▶ _Actions to take_:
a. In the passage on Church jurisdiction over marriage cases, why were separation cases to be judged only by an ecclesiastical tribunal? Answer in one to three sentences.
b. List every authority or document that the passage on Church jurisdiction over marriage cases says insisted on the Church's right to hear such cases.
c. Carry on the passage on Church jurisdiction over marriage cases from the point where it stops.

▶ _Page text_:
Content starts

Not only the Council of Trent but the Holy See through several papal letters and through Instructions of the Congregations insisted upon the right of the Church to hear marriage cases. These suits, it was pointed out, were not a matter of the mixed forum, but belonged to the exclusive jurisdiction of the Church. The reason for this declaration, was based on the nature of such cases as “causae spirituales”; thus the Church alone was competent. The same applied to separation cases. These cases, since they affected the very status of persons, were considered “res gravissimae” and were to be judged solely by an ecclesiastical tribunal (note 10).
It was not intended that the jurisdiction of the Church was exclusive in only vincular cases. Separation, even if it was only temporary, was considered a public matter and contrary to the nature of marriage. As a result, it not only looked to ecclesiastical recognition but also necessitated the intervention of ecclesiastical authority. Moreover, the actual hearing before the Church was to be considered not simply as a recommendation, but rather as a compulsory mandate (note 11).
Furthermore, this hearing before the Church was a serious matter. Even in this late post-Tridentine period the solemn process was still the ordinary mode of judging such suits. The summary and administrative methods were doubtless in use, but the law still considered the formal procedure to be the accepted practice. It was not until the latter part of this era that the more informal method received ecclesiastical sanction (note 12).
[(Mary’s Advocates Note) Fontes: One valuable resource for canonical research are the fontes to the 1917 code, collected in nine volumes by Cardinal Gasparri: Pietro Gasparri, Codicis iuris canonici fontes / cura em̄i Petri Card. Gasparri editi, 9 vols. (Publisher – Rome: Typis Polyglottis Vaticanis, 1923-1939). Cited as reference by “P. Gasparri, Codicis Iuris Canonici fontes (Rome: Typis Polyglottis Vaticanis, 1923–1939).” Available at Archive.Org HERE.

Content ends

▶ _Recorded data_:

Content starts

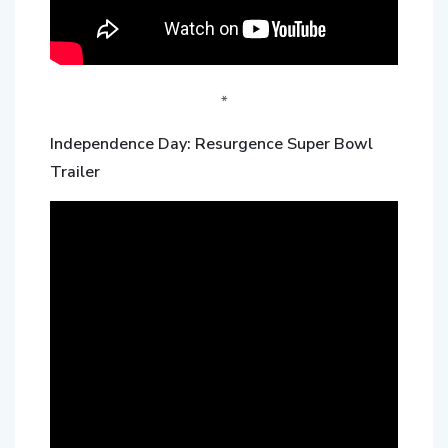
*
Independence Day: Resurgence Super Bowl
Trailer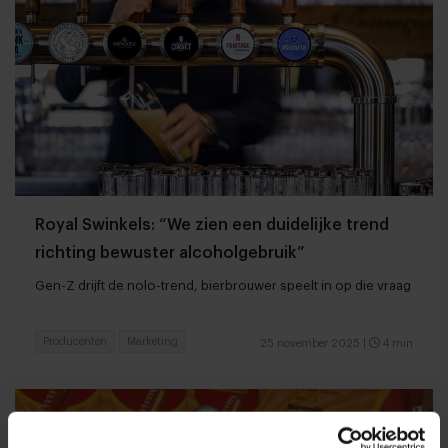
Royal Swinkels: “We zien een duidelijke trend
richting bewuster alcoholgebruik”
Gen-Z drijft de nolo-trend, bierbrouwer speelt in op die vraag
Producenten
Marketing
25 november 2025
|
4 min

Content ends

▶ _Outputs for the tasks_:
a. Separation cases affected the very status of persons, so they were considered "res gravissimae." Separation, even a temporary one, was also regarded as a public matter contrary to the nature of marriage, so it required the intervention of ecclesiastical authority.

b.
- The Council of Trent
- The Holy See, through several papal letters
- The Holy See, through Instructions of the Congregations

c.
Note 5
Fontes, n. 4069. This Congregation was erected on August 2, 1564 by Pope Pius IV (1559-1565) to provide for the execution of the Tridentine decrees. Its power was extended by Pope St. Pius V (1566-1572) and Gregory XIII (1572-1585). Finally Pope Sixtus V (1585-1590) in a constitution of Jan. 22, 1588, Immensa aeterni Dei, gave it the full faculty of interpreting the decrees of the Council, but reserved to the Pope any interpretation of dogma——Zamboni, Collectio Declarationum Sacrae Congregationis Cardinalium Sacri Concilii Tridentini Interpretum (4 vols., Atrebati, 1860-1868), I, XIV (hereafter cited as Collectio Declarationum S.C.C.); Bouix, Tractatus de Curia Romana (Parisiis, 1859), p. 169. This Congregation shared the hearing of marriage cases with the Sacred Roman Rota, although the latter was not very active until the present century. Pope Pius X (1903-1914), by his constitution, Sapienti Consilio, of June 29, 1908, revived the Sacred Roman Rota and gave it jurisdiction to hear “causae omnes contentiosae non maiores,” which included cases of separation——Fontes, n. 682.
Note 6
S. C. S. Off., instr. (ad Ep. Rituum Orient.), a. 1883—Fontes, n. 1076.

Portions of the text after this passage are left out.